Scotland’s Climate March was part of a global campaign for action in advance of next week’s United Nations talks in Paris, where international leaders will attempt to hammer out a deal on cutting greenhouse gas emissions.
Campaigners are urging the Scottish and UK governments to push for strong plans to cut emissions and support countries in the developing world that will suffer most from climate change.
The march was organised by Stop Climate Chaos Scotland, a coalition of 60 organisations that came together to campaign on climate change.
Patrick Harvie MSP, co-convener of the Scottish Greens, said Scotland could lead the way in the transition from fossil fuels to a low-carbon economy.
He said: “The negotiations in Paris must strike a bold deal to protect our society.
“The trend of rising global temperatures is clear and the impact will be felt by the poorest people in the world. The pollution that has caused this is the responsibility of developed nations such as ours.
“The scientific consensus is clear - we need to leave fossil fuels in the ground if we’re to limit the damage that climate change will cause. And the economic case is growing - when even the governor of the Bank of England warns that investing in fossil fuels risks devastating the economy, it’s simply not credible for governments to drag their feet.
“Scotland has the resources and the talent to lead the way. We can have many more jobs than currently exist in oil and gas if we prioritise decommissioning, renewables and energy efficient housing.”

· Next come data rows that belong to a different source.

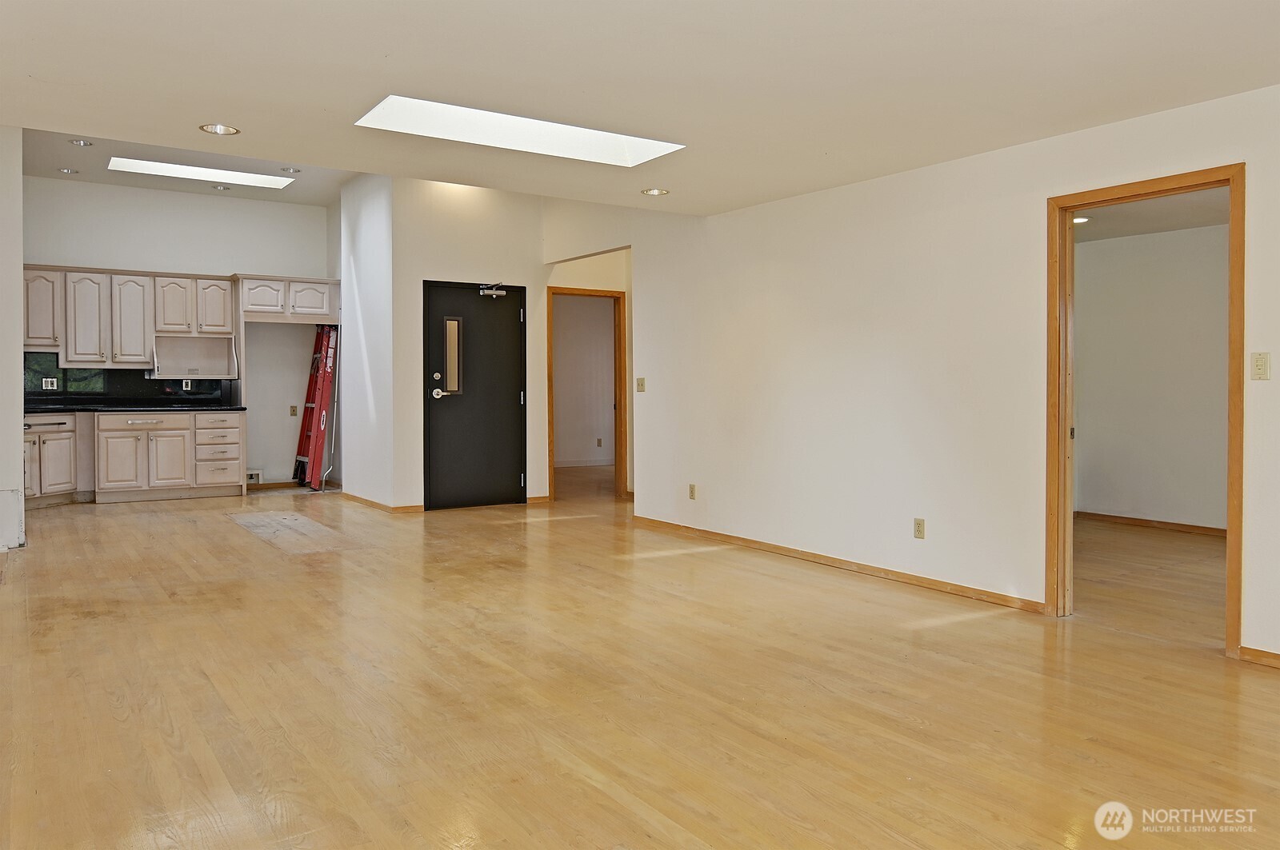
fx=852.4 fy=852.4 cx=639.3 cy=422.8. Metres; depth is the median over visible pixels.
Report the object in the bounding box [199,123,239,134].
recessed light
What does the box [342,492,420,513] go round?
baseboard
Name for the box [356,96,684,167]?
skylight
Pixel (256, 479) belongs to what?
water valve box
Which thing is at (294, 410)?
wall outlet
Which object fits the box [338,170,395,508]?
partition wall
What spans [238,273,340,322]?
upper cabinet
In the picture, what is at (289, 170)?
recessed light
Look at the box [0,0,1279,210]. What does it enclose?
ceiling
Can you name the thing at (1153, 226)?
side room ceiling
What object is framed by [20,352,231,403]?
backsplash
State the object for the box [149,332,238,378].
open shelf
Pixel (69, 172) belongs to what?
recessed light
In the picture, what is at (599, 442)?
wall outlet
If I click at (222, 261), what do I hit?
kitchen back wall
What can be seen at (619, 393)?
hallway door frame
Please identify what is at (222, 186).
recessed light
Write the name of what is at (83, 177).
kitchen ceiling
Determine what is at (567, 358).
hallway wall
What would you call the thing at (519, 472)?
front door
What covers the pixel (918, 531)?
wall outlet
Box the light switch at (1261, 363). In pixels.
[1250,352,1270,380]
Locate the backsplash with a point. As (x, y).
(178, 380)
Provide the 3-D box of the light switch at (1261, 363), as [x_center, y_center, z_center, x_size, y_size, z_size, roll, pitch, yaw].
[2.556,-0.232,3.506,0.016,0.115,0.069,-1,2,-35]
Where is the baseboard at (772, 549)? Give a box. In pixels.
[631,514,1045,613]
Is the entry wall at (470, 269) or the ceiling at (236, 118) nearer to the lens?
the ceiling at (236, 118)
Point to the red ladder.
(324, 380)
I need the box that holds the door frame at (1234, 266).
[1047,165,1243,655]
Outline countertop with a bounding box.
[23,401,245,413]
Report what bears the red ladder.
on the floor
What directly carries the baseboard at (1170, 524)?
attached to the bedroom wall at (1170, 256)
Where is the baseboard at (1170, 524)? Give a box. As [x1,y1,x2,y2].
[1076,508,1227,538]
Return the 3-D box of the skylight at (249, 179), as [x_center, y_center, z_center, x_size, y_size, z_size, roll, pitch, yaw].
[-4.331,-2.499,8.460,1.637,0.096,0.700,-1,2,-35]
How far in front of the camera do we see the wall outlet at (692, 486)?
6.49 m
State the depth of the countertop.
8.09 m
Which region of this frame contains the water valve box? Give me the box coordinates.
[245,469,261,484]
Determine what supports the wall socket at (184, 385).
attached to the backsplash
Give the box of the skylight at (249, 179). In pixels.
[107,156,295,188]
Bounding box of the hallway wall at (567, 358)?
[552,295,615,466]
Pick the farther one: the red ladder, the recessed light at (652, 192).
the red ladder
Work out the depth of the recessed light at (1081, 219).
6.39 m
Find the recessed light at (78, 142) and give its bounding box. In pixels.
[68,138,93,146]
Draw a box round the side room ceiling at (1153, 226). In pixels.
[1071,188,1228,242]
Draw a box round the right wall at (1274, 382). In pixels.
[544,83,1279,664]
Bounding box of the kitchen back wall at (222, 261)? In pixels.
[20,176,336,486]
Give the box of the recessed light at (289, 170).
[280,166,301,173]
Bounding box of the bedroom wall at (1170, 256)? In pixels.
[1074,222,1229,531]
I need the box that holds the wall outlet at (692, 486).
[687,483,696,499]
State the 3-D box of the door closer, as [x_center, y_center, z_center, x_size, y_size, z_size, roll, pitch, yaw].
[-1.358,-1.229,7.879,0.280,0.125,0.148,-1,2,-35]
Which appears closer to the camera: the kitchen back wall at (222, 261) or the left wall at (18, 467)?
the left wall at (18, 467)
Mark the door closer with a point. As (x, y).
(502, 294)
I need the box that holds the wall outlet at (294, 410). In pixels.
[288,404,298,415]
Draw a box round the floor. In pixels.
[0,470,1279,849]
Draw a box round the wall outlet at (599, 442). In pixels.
[595,437,603,446]
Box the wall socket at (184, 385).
[181,379,191,390]
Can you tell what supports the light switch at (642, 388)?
attached to the right wall at (1274, 382)
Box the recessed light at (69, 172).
[56,166,78,174]
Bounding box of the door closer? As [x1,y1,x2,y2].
[478,283,507,297]
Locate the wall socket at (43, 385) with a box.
[41,377,58,390]
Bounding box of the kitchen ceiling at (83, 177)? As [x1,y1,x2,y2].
[18,127,355,206]
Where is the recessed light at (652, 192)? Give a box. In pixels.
[640,187,669,195]
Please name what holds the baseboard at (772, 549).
attached to the right wall at (1274, 382)
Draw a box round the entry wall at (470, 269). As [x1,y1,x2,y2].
[389,180,548,510]
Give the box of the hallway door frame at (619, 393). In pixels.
[546,286,625,501]
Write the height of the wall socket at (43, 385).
0.112 m
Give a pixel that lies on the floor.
(780, 589)
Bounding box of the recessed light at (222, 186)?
[212,184,231,190]
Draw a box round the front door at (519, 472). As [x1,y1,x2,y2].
[423,279,527,509]
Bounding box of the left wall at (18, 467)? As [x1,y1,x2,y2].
[0,126,25,551]
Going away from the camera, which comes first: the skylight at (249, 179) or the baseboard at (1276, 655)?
the baseboard at (1276, 655)
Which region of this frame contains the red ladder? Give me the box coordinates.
[292,325,339,490]
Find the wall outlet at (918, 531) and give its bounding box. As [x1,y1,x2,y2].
[912,517,925,539]
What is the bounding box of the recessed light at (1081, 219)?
[1072,215,1091,224]
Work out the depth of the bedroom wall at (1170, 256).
7.05 m
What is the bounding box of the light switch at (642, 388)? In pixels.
[635,376,646,392]
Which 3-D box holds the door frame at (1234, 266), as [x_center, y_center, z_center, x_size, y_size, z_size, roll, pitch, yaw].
[2.322,-0.041,3.927,0.170,2.076,0.886,-1,2,-35]
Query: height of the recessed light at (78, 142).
0.042 m
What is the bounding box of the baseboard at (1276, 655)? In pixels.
[1238,645,1279,668]

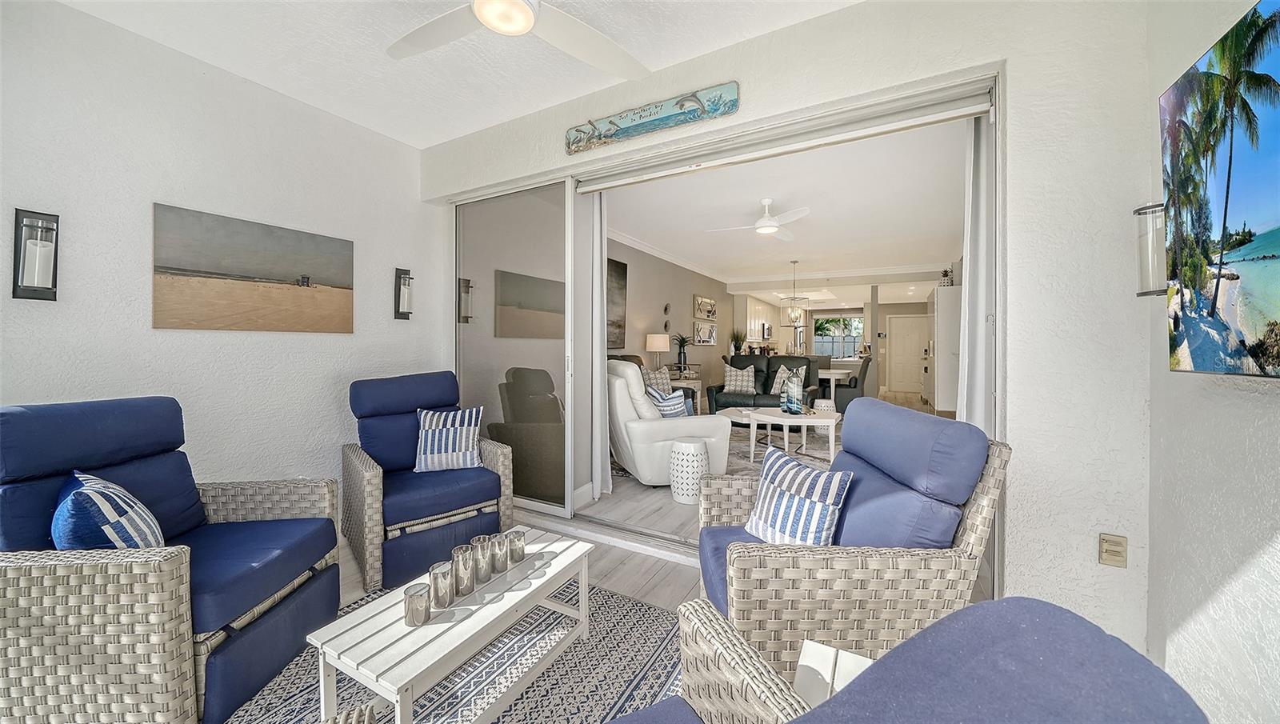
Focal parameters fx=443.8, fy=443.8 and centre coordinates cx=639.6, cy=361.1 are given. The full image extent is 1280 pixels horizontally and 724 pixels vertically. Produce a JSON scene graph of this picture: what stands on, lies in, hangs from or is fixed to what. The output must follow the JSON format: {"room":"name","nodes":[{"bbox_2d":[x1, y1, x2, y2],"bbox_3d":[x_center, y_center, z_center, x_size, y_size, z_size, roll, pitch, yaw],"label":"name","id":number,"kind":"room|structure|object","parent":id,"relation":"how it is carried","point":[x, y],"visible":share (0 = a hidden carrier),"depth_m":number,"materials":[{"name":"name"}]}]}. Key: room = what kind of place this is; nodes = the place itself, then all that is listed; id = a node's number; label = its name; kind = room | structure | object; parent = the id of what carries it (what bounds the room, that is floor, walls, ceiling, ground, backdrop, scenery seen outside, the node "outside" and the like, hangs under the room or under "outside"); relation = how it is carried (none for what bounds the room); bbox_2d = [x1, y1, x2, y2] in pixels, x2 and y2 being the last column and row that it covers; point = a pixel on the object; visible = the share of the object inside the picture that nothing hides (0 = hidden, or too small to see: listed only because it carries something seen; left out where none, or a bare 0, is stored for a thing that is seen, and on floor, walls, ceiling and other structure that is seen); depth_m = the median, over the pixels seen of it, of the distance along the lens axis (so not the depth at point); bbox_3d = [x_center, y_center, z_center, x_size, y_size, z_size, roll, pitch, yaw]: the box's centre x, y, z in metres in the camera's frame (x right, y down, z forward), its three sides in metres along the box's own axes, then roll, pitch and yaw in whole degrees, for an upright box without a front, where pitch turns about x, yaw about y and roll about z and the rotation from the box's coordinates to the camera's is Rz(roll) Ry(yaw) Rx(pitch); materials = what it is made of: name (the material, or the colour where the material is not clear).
{"room":"living room","nodes":[
{"label":"living room","id":0,"kind":"room"},
{"bbox_2d":[0,396,344,723],"bbox_3d":[-1.742,0.649,1.625,0.886,0.978,0.808,0,1,-1],"label":"wicker armchair","id":1,"kind":"object","parent":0,"point":[320,591],"visible":0.9,"depth_m":1.41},
{"bbox_2d":[52,468,164,550],"bbox_3d":[-1.824,0.572,1.526,0.488,0.366,0.232,1,1,43],"label":"striped pillow","id":2,"kind":"object","parent":1,"relation":"on","point":[91,495],"visible":0.77,"depth_m":1.42,"materials":[{"name":"blue fabric"}]},
{"bbox_2d":[0,0,439,512],"bbox_3d":[-2.617,-0.272,2.157,0.150,2.808,3.791,1,1,29],"label":"left wall","id":3,"kind":"structure","parent":0,"point":[392,320],"depth_m":2.39,"materials":[{"name":"white paint"}]},
{"bbox_2d":[12,208,59,299],"bbox_3d":[-2.653,-0.464,1.959,0.112,0.398,0.114,1,1,29],"label":"wall sconce","id":4,"kind":"object","parent":3,"relation":"attached to","point":[38,290],"visible":0.99,"depth_m":1.94,"materials":[{"name":"black metal"}]},
{"bbox_2d":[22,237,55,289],"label":"candle","id":5,"kind":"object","parent":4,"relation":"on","point":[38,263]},
{"bbox_2d":[151,203,355,333],"bbox_3d":[-2.268,-0.500,2.705,0.031,0.642,1.013,1,1,29],"label":"beach picture","id":6,"kind":"object","parent":3,"relation":"attached to","point":[322,261],"visible":0.97,"depth_m":2.59,"materials":[{"name":"brown"}]},
{"bbox_2d":[394,267,414,318],"bbox_3d":[-1.778,-0.508,3.373,0.121,0.394,0.110,1,1,29],"label":"wall sconce","id":7,"kind":"object","parent":3,"relation":"attached to","point":[399,306],"visible":0.99,"depth_m":3.36,"materials":[{"name":"black metal"}]},
{"bbox_2d":[57,0,863,148],"bbox_3d":[-0.646,-1.680,0.903,4.521,0.116,3.840,1,1,29],"label":"ceiling","id":8,"kind":"structure","parent":0,"point":[506,114],"depth_m":2.34,"materials":[{"name":"white paint"}]},
{"bbox_2d":[388,0,649,78],"bbox_3d":[-0.509,-1.445,1.604,1.303,0.372,1.315,0,1,-8],"label":"ceiling fan","id":9,"kind":"object","parent":8,"relation":"hanging from","point":[485,17],"visible":0.99,"depth_m":1.82,"materials":[{"name":"white"}]},
{"bbox_2d":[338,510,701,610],"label":"patio floor","id":10,"kind":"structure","parent":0,"point":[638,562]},
{"bbox_2d":[340,371,511,595],"bbox_3d":[-1.310,0.604,2.699,0.788,1.016,0.926,-1,1,-40],"label":"armchair","id":11,"kind":"object","parent":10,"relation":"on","point":[441,502],"visible":0.89,"depth_m":2.53,"materials":[{"name":"blue fabric"}]},
{"bbox_2d":[414,404,485,472],"bbox_3d":[-1.189,0.482,2.776,0.443,0.385,0.207,0,1,-18],"label":"striped pillow","id":12,"kind":"object","parent":11,"relation":"on","point":[466,422],"visible":0.98,"depth_m":2.72,"materials":[{"name":"white fabric"}]},
{"bbox_2d":[220,573,687,723],"bbox_3d":[-0.517,1.156,1.351,2.095,0.010,2.253,1,1,29],"label":"area rug","id":13,"kind":"object","parent":10,"relation":"on","point":[654,610],"visible":0.55,"depth_m":1.64,"materials":[{"name":"carpet"}]},
{"bbox_2d":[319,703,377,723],"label":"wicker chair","id":14,"kind":"object","parent":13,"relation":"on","point":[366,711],"visible":0.99,"depth_m":0.89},
{"bbox_2d":[310,528,593,723],"bbox_3d":[-0.573,0.955,1.576,0.430,0.359,0.904,1,1,29],"label":"coffee table","id":15,"kind":"object","parent":13,"relation":"on","point":[406,678],"visible":0.87,"depth_m":1.37,"materials":[{"name":"white wood"}]},
{"bbox_2d":[403,582,431,626],"bbox_3d":[-0.690,0.758,1.383,0.075,0.101,0.075,1,1,29],"label":"candle holder","id":16,"kind":"object","parent":15,"relation":"on","point":[410,596],"visible":0.99,"depth_m":1.36,"materials":[{"name":"silver"}]},
{"bbox_2d":[428,560,455,610],"bbox_3d":[-0.649,0.736,1.459,0.077,0.127,0.077,1,1,29],"label":"candle holder","id":17,"kind":"object","parent":15,"relation":"on","point":[436,591],"visible":0.99,"depth_m":1.43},
{"bbox_2d":[451,544,475,594],"bbox_3d":[-0.616,0.723,1.545,0.079,0.143,0.080,1,1,29],"label":"candle holder","id":18,"kind":"object","parent":15,"relation":"on","point":[459,562],"visible":0.99,"depth_m":1.52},
{"bbox_2d":[470,535,493,581],"bbox_3d":[-0.581,0.725,1.637,0.079,0.133,0.079,1,1,29],"label":"candle holder","id":19,"kind":"object","parent":15,"relation":"on","point":[480,538],"visible":0.95,"depth_m":1.61,"materials":[{"name":"glass"}]},
{"bbox_2d":[488,532,509,573],"bbox_3d":[-0.541,0.732,1.702,0.075,0.118,0.075,1,1,29],"label":"candle holder","id":20,"kind":"object","parent":15,"relation":"on","point":[498,543],"visible":0.98,"depth_m":1.67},
{"bbox_2d":[504,528,524,563],"bbox_3d":[-0.499,0.739,1.780,0.074,0.108,0.073,1,1,29],"label":"candle holder","id":21,"kind":"object","parent":15,"relation":"on","point":[519,548],"visible":0.98,"depth_m":1.75,"materials":[{"name":"glass"}]},
{"bbox_2d":[604,596,1210,723],"bbox_3d":[0.124,0.734,0.510,0.913,0.878,0.845,0,1,-24],"label":"wicker armchair","id":22,"kind":"object","parent":13,"relation":"on","point":[825,706],"visible":0.99,"depth_m":0.58,"materials":[{"name":"fabric"}]},
{"bbox_2d":[603,233,734,406],"bbox_3d":[0.521,-0.400,7.667,0.148,2.774,7.742,1,1,29],"label":"living room wall","id":23,"kind":"structure","parent":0,"point":[690,293],"depth_m":7.28,"materials":[{"name":"paint"}]},
{"bbox_2d":[605,257,626,351],"bbox_3d":[-0.494,-0.735,5.625,0.038,1.210,1.241,1,1,29],"label":"wall picture","id":24,"kind":"object","parent":23,"relation":"attached to","point":[618,279],"visible":0.44,"depth_m":5.91,"materials":[{"name":"brown"}]},
{"bbox_2d":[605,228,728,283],"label":"crown molding","id":25,"kind":"structure","parent":23,"relation":"attached to","point":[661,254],"depth_m":7.12,"materials":[{"name":"white paint"}]},
{"bbox_2d":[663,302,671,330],"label":"wall decor","id":26,"kind":"object","parent":23,"relation":"attached to","point":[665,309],"visible":0.99,"depth_m":7.23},
{"bbox_2d":[692,320,717,343],"bbox_3d":[1.282,-0.550,8.716,0.031,0.433,1.083,1,1,29],"label":"picture","id":27,"kind":"object","parent":23,"relation":"attached to","point":[714,332],"visible":0.99,"depth_m":8.65},
{"bbox_2d":[693,295,718,320],"bbox_3d":[1.312,-1.048,8.807,0.035,0.415,1.147,1,1,29],"label":"picture","id":28,"kind":"object","parent":23,"relation":"attached to","point":[714,314],"visible":0.99,"depth_m":8.72},
{"bbox_2d":[729,329,746,354],"bbox_3d":[2.079,-0.370,9.517,0.448,0.644,0.450,1,1,29],"label":"potted plant","id":29,"kind":"object","parent":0,"point":[737,336],"visible":0.91,"depth_m":9.46,"materials":[{"name":"green plant"}]},
{"bbox_2d":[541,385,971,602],"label":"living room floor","id":30,"kind":"structure","parent":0,"point":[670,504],"depth_m":2.61,"materials":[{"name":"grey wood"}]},
{"bbox_2d":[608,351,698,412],"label":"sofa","id":31,"kind":"object","parent":30,"relation":"on","point":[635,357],"visible":0.13,"depth_m":5.59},
{"bbox_2d":[607,359,731,486],"bbox_3d":[0.153,0.520,4.129,1.018,1.024,1.038,0,1,-18],"label":"white recliner","id":32,"kind":"object","parent":30,"relation":"on","point":[646,477],"visible":0.7,"depth_m":3.70,"materials":[{"name":"white leather"}]},
{"bbox_2d":[642,366,672,393],"bbox_3d":[0.183,0.297,5.447,0.480,0.442,0.232,-1,1,-45],"label":"throw pillow","id":33,"kind":"object","parent":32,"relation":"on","point":[651,375],"visible":0.52,"depth_m":5.40,"materials":[{"name":"fabric"}]},
{"bbox_2d":[645,385,687,417],"bbox_3d":[0.235,0.416,3.964,0.349,0.370,0.280,0,1,-19],"label":"striped pillow","id":34,"kind":"object","parent":32,"relation":"on","point":[667,406],"visible":0.72,"depth_m":3.88,"materials":[{"name":"blue fabric"}]},
{"bbox_2d":[664,373,703,414],"bbox_3d":[0.581,0.635,6.823,0.497,0.705,0.904,1,1,29],"label":"console table","id":35,"kind":"object","parent":30,"relation":"on","point":[698,385],"visible":0.28,"depth_m":6.79,"materials":[{"name":"wood"}]},
{"bbox_2d":[645,333,670,371],"bbox_3d":[0.259,-0.080,6.419,0.339,0.624,0.335,1,1,29],"label":"table lamp","id":36,"kind":"object","parent":35,"relation":"on","point":[658,346],"visible":0.99,"depth_m":6.29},
{"bbox_2d":[670,333,692,370],"bbox_3d":[0.677,-0.166,7.270,0.499,0.598,0.505,1,1,29],"label":"potted plant","id":37,"kind":"object","parent":35,"relation":"on","point":[682,346],"visible":0.99,"depth_m":7.23,"materials":[{"name":"green plant"}]},
{"bbox_2d":[668,436,709,503],"bbox_3d":[0.386,0.846,3.466,0.314,0.444,0.312,1,1,29],"label":"garden stool","id":38,"kind":"object","parent":30,"relation":"on","point":[690,444],"visible":0.98,"depth_m":3.35,"materials":[{"name":"white ceramic"}]},
{"bbox_2d":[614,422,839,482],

Marchers gathered at The Meadows at 12pm before heading to the Ross Bandstand in Princes Street Gardens for a rally and live music hosted by comedian and actor Hardeep Singh Kohli.
Marchers, who gathered in the rain, were asked to wear bright colours and unite around the slogan Climate, Justice and Jobs.
Tom Ballantine, chair of Stop Climate Chaos Scotland, said: “We’re proud that so many people in Scotland are coming together to show they care about the fate of others across the world and that they want to protect the planet that we all rely on. It’s an uplifting message of solidarity that must now be matched by our politicians.
“We need Nicola Sturgeon and David Cameron to use their influence to push for the strongest and most ambitious deal possible at Paris.”
Scottish Labour’s environmental justice spokeswoman, Sarah Boyack, said her party in Government at Holyrood would deliver regulatory change to make warm homes that tackle climate change “a 21st century reality”.
She said: “These are worrying and challenging times for renewables, so the SNP Government needs to redouble its efforts to get on with tackling climate change. Without the political will to support low carbon heat and power, we won’t tackle fuel poverty and Scottish companies will miss out on becoming leaders in making this globally important technology commercially viable.”
Environment Minister Aileen McLeod said: “It is crucial that the message from this march reaches all the way to Paris - that Scotland wants and expects an ambitious and fair climate treaty to be agreed.
“The stakes really could not be higher and it is fair to say that our future and that of generations to come, depends on a successful outcome.
“Scotland not only takes a message to Paris but we offer a model of what can be done to tackle climate change. In the countdown to these negotiations the Scottish Government has been promoting Scotland’s actions on climate change to the international community.”